Convocation: Funny Hats and Helpful Frames
Faith in the classroom still gives me the heebeejeebees, but I expect I'll get used to it. Train something out of me while I train something else in. And later for PhD, who knows; I'll probably have to do the 180 all over again.
I'll get to the point: regarding religious/secular studies and theological/seminary studies Ann pointed out it might be more useful to think of these two worlds not as opposing or parallel tracks but as two places where someone may or may not be actively engaged in the "making" or "doing" of their discipline. One way to judge this engaged or detached status is through defining major terms of your discipline. For instance, most of my religious studies professors at KU did not care to enter into the debate of what is "religion" but were rather happy to work with materials that somehow fell into that traditional category. We generally side-stepped the definitions with accounts of our inability to ever define "religion" completely, and therefore could go about the business of studying it. This would be the detached performance.
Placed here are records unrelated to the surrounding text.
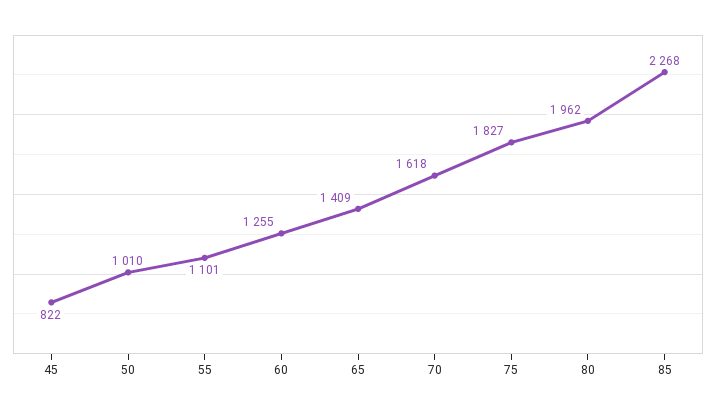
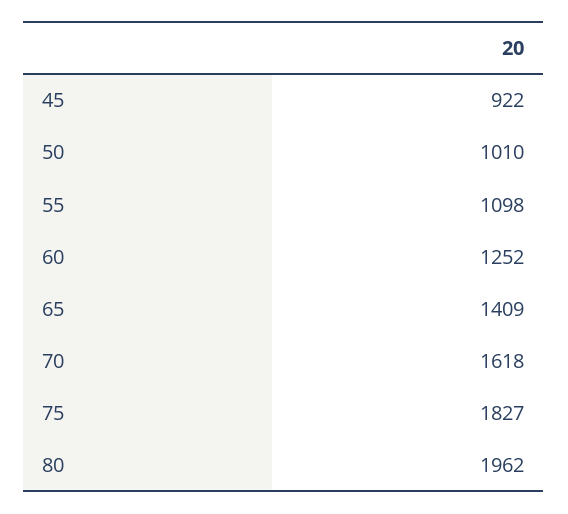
  {
-   "45": 822,
+   "45": 922,
    "50": 1010,
-   "55": 1101,
+   "55": 1098,
-   "60": 1255,
+   "60": 1252,
    "65": 1409,
    "70": 1618,
    "75": 1827,
-   "80": 1962,
+   "80": 1962
-   "85": 2268
  }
I really got interested when she spoke to the fact that though we might be ready to deem most religious studies departments as responsibly "detached" and seminaries as "engaged," it is not neccesarily so, and not necessarily useful if it is so. I think she argued that a little of both in any given context is probably healthy.
1 Comments:
"Religion is a phenomenon of human societies. Discuss." versus "You are trained to be a leader of the children of God. Grow."
Two very different feels, kept in tension at seminary.